::: Text passage

Certain classes of packages require specific attention to detail. One of these classes is "system services". That is, daemons that run at a system level.

While this is just an application like any other, there are certain conventions that are typically followed and as such there are various utilities and helpers in place to make packaging easier.

Service Management

Mageia uses systemd to manage services, however this is mostly abstracted away at a packaging level.

If you have a systemd service called called e.g. myservice.service, then it should be installed in /usr/lib/systemd/system/myservice.service. This can be referred to in file lists as %{_unitdir}/myservice.service.

In order to deal with automatically enabling the service on package installation, restarting it on upgrade and disabling it on removal we have a few helper macros:

 Requires(post):   rpm-helper >= %{rpmhelper_required_version}
 Requires(preun):  rpm-helper >= %{rpmhelper_required_version}
 
 %post
 %_post_service myservice
 
 %preun
 %_preun_service myservice


This will automatically expand to do the necessary commands to deal the the vast majority of service management.

NB: Under most circumstances the "myservice" part will be the same as the package name. In this case you can use e.g. "%_post_service %{name}" which is generally easier for copy+paste.

NB2: The version of rpm-helper is specified here as forward planning for future distribution upgrades. When these helper scripts change, they may need to do additional things to ensure a working system. When upgrading from an older version of Mageia, it is essential to install these updated scripts early in the process. By keeping the version defined in a macro, we can increase it easily and simply rebuild any packages that use it.

NB3: "myservice" will only be enabled automatically via rpm-helper after installation if the .service file has an [Install] section with a proper target, e.g. WantedBy=multi-user.target otherwise it will be seen as a "static" type and needs to be manually enabled by the user

Creating Users

Many daemons and system services need to run as their own user for security purposes. In order to ease the creation of users during package installation (and to remove the users when the package is removed), there are various helper macros available. Assuming your package is called "myservice", you have a systemd unit called myservice.service and that service is configured to run as the user "myservice", then your spec file would look something like:

 Requires(pre):    rpm-helper >= %{rpmhelper_required_version}
 Requires(post):   rpm-helper >= %{rpmhelper_required_version}
 Requires(preun):  rpm-helper >= %{rpmhelper_required_version}
 Requires(postun): rpm-helper >= %{rpmhelper_required_version}
 %pre
 %_pre_useradd %{name} /dev/null /bin/false
 
 %post
 %_post_service %{name}
 
 %preun
 %_preun_service %{name}
 
 %postun
 %_postun_userdel %{name}

Transient folders (/run, /var/run, /var/lock)

::::::
::: Material supplied

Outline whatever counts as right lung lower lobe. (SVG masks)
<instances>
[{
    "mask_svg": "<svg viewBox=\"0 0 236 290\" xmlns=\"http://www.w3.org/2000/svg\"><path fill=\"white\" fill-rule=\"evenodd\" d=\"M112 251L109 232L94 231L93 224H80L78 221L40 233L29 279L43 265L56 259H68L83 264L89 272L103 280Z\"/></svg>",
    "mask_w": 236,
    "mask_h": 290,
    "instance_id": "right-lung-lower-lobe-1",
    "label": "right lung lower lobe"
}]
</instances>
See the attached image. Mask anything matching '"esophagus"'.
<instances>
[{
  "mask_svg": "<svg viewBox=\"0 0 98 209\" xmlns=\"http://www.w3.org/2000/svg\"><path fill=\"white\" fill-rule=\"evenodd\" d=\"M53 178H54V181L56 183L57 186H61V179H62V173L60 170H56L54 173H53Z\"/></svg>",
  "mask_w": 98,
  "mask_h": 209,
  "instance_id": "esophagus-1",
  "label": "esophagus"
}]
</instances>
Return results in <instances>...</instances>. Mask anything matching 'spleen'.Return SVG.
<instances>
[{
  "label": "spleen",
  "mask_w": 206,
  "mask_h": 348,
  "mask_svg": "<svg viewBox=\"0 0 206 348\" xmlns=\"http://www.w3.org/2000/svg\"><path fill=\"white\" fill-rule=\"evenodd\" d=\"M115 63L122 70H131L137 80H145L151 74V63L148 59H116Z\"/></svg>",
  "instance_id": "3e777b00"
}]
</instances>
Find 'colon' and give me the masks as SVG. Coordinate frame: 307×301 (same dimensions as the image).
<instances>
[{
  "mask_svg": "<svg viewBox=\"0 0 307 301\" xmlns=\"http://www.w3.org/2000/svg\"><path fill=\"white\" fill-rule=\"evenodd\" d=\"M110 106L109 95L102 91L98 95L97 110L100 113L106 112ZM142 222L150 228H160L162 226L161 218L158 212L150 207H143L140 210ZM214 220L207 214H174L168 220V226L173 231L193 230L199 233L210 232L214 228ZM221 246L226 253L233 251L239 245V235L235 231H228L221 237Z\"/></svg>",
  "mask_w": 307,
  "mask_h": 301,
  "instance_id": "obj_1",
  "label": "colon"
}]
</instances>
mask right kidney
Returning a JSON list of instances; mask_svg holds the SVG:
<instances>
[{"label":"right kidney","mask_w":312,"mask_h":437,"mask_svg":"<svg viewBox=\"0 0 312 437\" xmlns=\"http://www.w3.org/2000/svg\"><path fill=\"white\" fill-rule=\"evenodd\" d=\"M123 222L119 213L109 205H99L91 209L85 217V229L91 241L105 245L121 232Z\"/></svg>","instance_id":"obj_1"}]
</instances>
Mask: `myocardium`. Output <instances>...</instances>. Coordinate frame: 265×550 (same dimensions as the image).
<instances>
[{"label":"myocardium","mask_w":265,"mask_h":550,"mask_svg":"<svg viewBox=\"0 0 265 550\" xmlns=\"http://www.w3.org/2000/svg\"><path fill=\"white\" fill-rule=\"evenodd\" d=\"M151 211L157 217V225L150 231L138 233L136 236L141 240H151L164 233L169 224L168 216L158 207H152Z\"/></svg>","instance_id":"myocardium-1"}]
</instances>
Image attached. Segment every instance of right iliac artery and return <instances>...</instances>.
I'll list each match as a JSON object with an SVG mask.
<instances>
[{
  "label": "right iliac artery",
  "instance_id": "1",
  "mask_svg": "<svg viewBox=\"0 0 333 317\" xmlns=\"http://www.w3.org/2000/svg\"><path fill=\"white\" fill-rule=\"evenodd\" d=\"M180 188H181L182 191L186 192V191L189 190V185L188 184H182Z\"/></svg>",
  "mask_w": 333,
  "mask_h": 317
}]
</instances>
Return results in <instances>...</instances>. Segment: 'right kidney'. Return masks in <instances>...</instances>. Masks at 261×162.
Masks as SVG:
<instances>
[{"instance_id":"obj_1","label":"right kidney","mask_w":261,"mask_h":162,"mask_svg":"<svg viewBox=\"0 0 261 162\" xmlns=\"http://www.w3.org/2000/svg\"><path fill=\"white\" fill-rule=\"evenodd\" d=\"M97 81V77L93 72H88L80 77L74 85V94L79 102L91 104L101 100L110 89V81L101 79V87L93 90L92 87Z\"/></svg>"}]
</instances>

::::::

What is asked:
[A] In the text on packaging system services, translate this sentence into French: "Many daemons and system services need to run as their own user for security purposes."
[B] Reproduce the portion of the text on packaging system services that begins at the words "NB: Under most" and stops after "easier for copy+paste.".

The results:
[A] De nombreux démons et services système doivent s'exécuter sous leur propre utilisateur pour des raisons de sécurité.

[B]
NB: Under most circumstances the "myservice" part will be the same as the package name. In this case you can use e.g. "%_post_service %{name}" which is generally easier for copy+paste.